#### Page extract:
________________
Sunday, August 10, 2008

Point Reyes Bird Observatory

Adiantum pedatum...Five-finger fern grotto

Mama and her fawn
I drank it all in. I let it permeate my soul.
The eucalyptus smell, the rush of the thick fog racing over the Marin headlands,
the Bolinas Lagoon, wild dill, Mt. Tam, the bridge.
My native land.
I miss it so.
And on the rare occasion that I revisit the place of my birth I feel so complete.
I feel so at home.
At ease.
Recharged.
Not so much the city itself, but getting there.
Crossing that grand structure of the Golden Gate.
The approach up the Waldo Grade.
I don't miss the pretense of Marin, just the rural landscape.
Muir Woods, although I've been there as tour guide a gazillion times in my youth, was a whole new experience with my daughter pushing me to tackle a tough trail that had a steep grade warning at its start. Way up on the mountain at a fork in the trail we paused. Hmmm. I wished I had studied the trail map more closely before we started out. And yet there were all the bars on my cell phone in that isolation. But no one would bother to answer at the ranger station to give us directions after many tries. So we waited and along came another hiking party and we asked and they confirmed the correct path to take to return down the mountain.
________________
#### Task requirements:
1. In the blog post about revisiting Marin, what did the writer's daughter push the writer to take on at Muir Woods?
2. Carry on the blog post about revisiting Marin, picking up right after its final sentence.
________________
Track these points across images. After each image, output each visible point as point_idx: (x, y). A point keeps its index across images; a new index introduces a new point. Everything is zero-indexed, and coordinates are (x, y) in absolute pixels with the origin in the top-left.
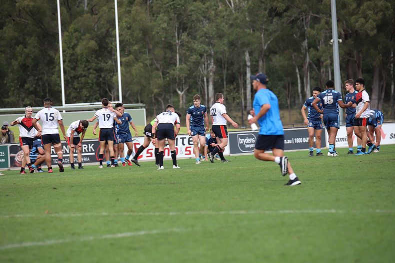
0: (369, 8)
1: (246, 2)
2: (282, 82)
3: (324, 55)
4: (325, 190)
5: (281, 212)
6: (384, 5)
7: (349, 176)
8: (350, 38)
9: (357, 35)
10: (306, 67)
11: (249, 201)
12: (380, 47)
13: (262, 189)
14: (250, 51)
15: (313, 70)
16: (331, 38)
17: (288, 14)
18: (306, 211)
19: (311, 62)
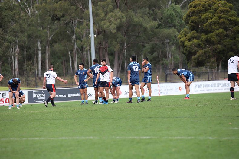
0: (112, 16)
1: (38, 11)
2: (60, 60)
3: (85, 44)
4: (87, 125)
5: (60, 138)
6: (120, 15)
7: (101, 117)
8: (101, 34)
9: (105, 32)
10: (75, 51)
11: (41, 132)
12: (118, 40)
13: (48, 125)
14: (41, 40)
15: (79, 53)
16: (90, 34)
17: (64, 19)
18: (75, 138)
19: (78, 48)
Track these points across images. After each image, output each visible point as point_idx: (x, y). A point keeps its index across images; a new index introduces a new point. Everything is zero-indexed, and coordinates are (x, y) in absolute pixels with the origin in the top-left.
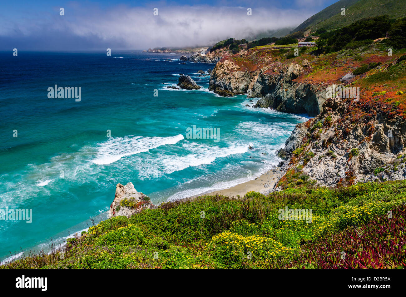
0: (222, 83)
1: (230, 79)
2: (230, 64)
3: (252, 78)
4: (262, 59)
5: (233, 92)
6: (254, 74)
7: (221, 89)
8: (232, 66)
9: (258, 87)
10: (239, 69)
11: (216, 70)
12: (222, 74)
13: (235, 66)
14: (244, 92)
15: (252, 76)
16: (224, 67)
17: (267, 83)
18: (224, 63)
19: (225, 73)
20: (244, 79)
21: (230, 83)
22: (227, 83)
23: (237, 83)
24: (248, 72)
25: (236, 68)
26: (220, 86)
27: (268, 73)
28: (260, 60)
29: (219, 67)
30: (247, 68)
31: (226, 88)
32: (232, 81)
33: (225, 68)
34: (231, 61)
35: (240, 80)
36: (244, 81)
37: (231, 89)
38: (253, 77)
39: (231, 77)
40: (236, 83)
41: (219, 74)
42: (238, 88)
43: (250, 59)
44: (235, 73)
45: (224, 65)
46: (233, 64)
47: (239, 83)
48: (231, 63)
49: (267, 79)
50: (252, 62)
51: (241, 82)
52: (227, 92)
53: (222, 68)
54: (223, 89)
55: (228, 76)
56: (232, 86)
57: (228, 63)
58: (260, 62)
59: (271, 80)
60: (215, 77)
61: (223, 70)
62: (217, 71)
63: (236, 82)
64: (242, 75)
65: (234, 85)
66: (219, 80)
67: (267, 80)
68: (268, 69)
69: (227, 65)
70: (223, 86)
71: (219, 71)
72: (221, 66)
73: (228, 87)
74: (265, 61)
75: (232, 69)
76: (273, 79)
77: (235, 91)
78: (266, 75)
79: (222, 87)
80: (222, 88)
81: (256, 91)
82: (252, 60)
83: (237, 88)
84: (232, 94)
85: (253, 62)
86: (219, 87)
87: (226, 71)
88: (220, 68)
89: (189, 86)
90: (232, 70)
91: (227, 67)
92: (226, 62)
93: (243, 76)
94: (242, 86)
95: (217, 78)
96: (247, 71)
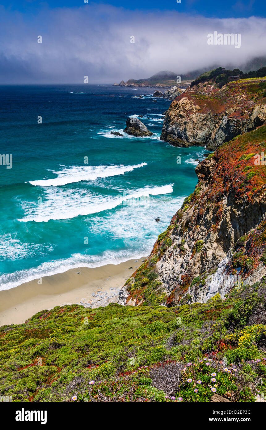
________________
#### Answers to the exercises:
1. A tough trail that had a steep grade warning at its start.

2.
And when we finished the loop and returned to the ranger station a couple of hours later only then did we see the cougar and coyote warning posters.
It was a day of wildlife.
River otter in the creek through Muir Woods, a Turkey Vulture perched, uncharacteristically, in a tree along with Ravens (surveying the fawn carcass), Crayfish in the creek too. Quail and many babies in Bolinas, deer and babies at the Point Reyes Bird Observatory,
and loads of sea birds at Stinson Beach.
That gut wrenching drive, on the edge of oblivion, to Muir Woods is not for the inexperienced driver. Or for those prone to car sickness as it snakes around every runnel of Mt. Tamalpais. I was glad that it was totally socked in with fog so I couldn't see the precipitous drop into the sea from that narrow road bed. But I knew it was there. I clutched that steering wheel tightly
and hoped that my rental car had good brakes.
And off in the far reaches of Point Reyes we arrived at the Bird Observatory. I had a sticker from the PRBO on my very first car many years ago and I wanted to get another on for my car at home. A badge of a serious birder. But not a soul was there at the visitor's center. It was fun to see all that was on display there, most notably the comparative bird skulls, and to see what they had caught in their mist nets that morning on the wall charts.
We hiked one of their trails and came upon a hidden grotto filled with five-finger ferns.
What a glorious haven of endemic species!
Oh to be able to afford to live in West Marin someday....
It is just heavenly.
More pictures later....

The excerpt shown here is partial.